Don Jorge le pegó una tremenda bofetada y ordenó a su esposa:
– Que Jorge no salga de su cuarto.
La agitación aumentó al correr el rumor de que los militares iban a asaltar las urnas para impedir que se hiciera el escrutinio. Verdaderos cordones de hombres protegieron los alrededores de los Colegios. Algunos pedían armas, otras las llevaban ya. Llegaron las primeras noticias anunciando que el Frente Popular obtenía la victoria en los pueblos, y aquello originó nuevos clamores de entusiasmo. «Son bulos. No hay tiempo para saberlo todavía.»

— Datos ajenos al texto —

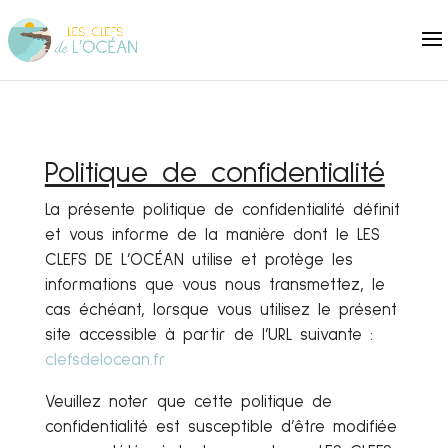
Politique de confidentialité
La présente politique de confidentialité définit
et vous informe de la manière dont le LES
CLEFS DE L’OCÉAN utilise et protège les
informations que vous nous transmettez, le
cas échéant, lorsque vous utilisez le présent
site accessible à partir de l’URL suivante :
clefsdelocean.fr
Veuillez noter que cette politique de
confidentialité est susceptible d’être modifiée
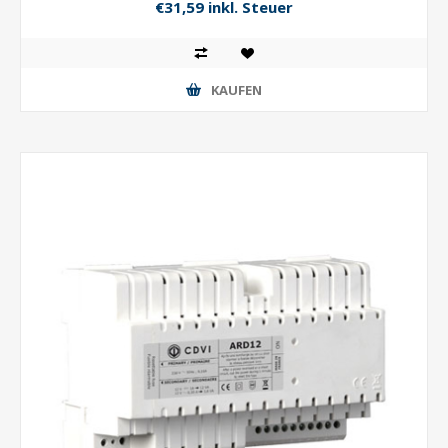
€31,59 inkl. Steuer
KAUFEN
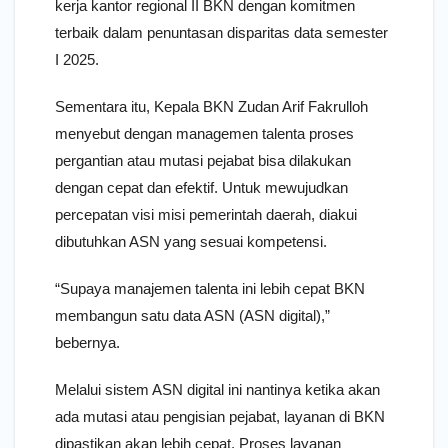
kerja kantor regional II BKN dengan komitmen
terbaik dalam penuntasan disparitas data semester
I 2025.
Sementara itu, Kepala BKN Zudan Arif Fakrulloh
menyebut dengan managemen talenta proses
pergantian atau mutasi pejabat bisa dilakukan
dengan cepat dan efektif. Untuk mewujudkan
percepatan visi misi pemerintah daerah, diakui
dibutuhkan ASN yang sesuai kompetensi.
“Supaya manajemen talenta ini lebih cepat BKN
membangun satu data ASN (ASN digital),”
bebernya.
Melalui sistem ASN digital ini nantinya ketika akan
ada mutasi atau pengisian pejabat, layanan di BKN
dipastikan akan lebih cepat. Proses layanan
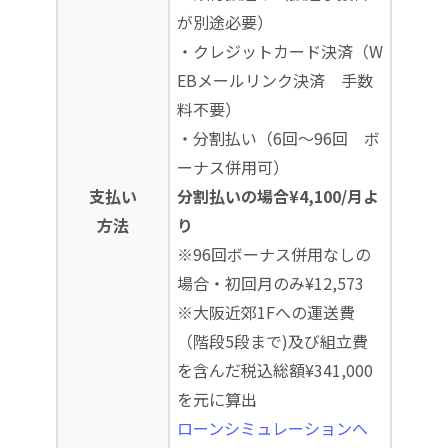
が別途必要）
・クレジットカード決済（W
EBメールリンク決済 手数
料不要）
・分割払い（6回～96回 ボ
ーナス併用可）
支払い
分割払いの場合¥4,100/月よ
方法
り
※96回ボーナス併用なしの
場合・初回月のみ¥12,573
※大阪近郊1Fへの運送費
（階段5段まで)及び組立費
を含んだ税込総額¥341,000
を元に算出
ローンシミュレーションへ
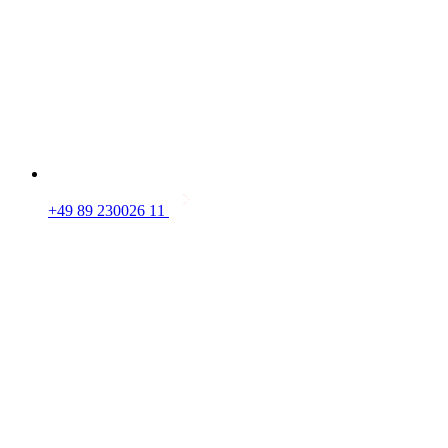
+49 89 230026 11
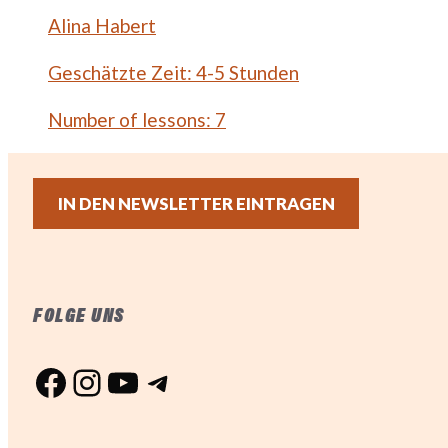
Alina Habert
Geschätzte Zeit:
4-5 Stunden
Number of lessons:
7
IN DEN NEWSLETTER EINTRAGEN
FOLGE UNS
Facebook
Instagram
YouTube
Telegram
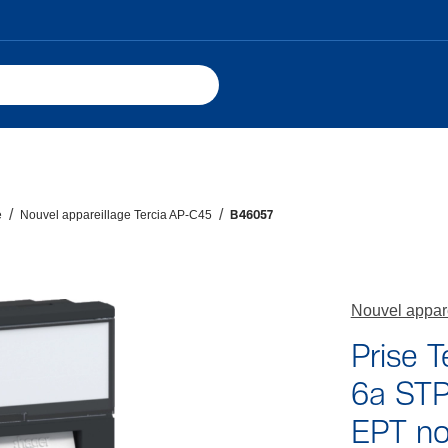
e
Nouvel appareillage Tercia AP-C45
B46057
Nouvel appar
Prise 
6a STP
EPT no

A última hora de la tarde Porvenir, que se había tomado media botella de coñac en el Cocodrilo, vio a Gorki y a la mujer del Comité Ejecutivo del Partido Comunista pegando carteles de Stalin. Se les acercó y gritó: «¡Rusos! ¡Malos españoles! ¡La madre que os p…!» La valenciana contestó: «Ya nos veremos las caras, chulín». Y de un brochazo imponente incrustó al Jefe de la Unión de Repúblicas Socialistas Soviéticas en el portal de Liga Catalana.
El profesor Civil contemplaba desde su balcón los movimientos de la masa. «Nuestra juventud fue menos agitada», le dijo a su mujer.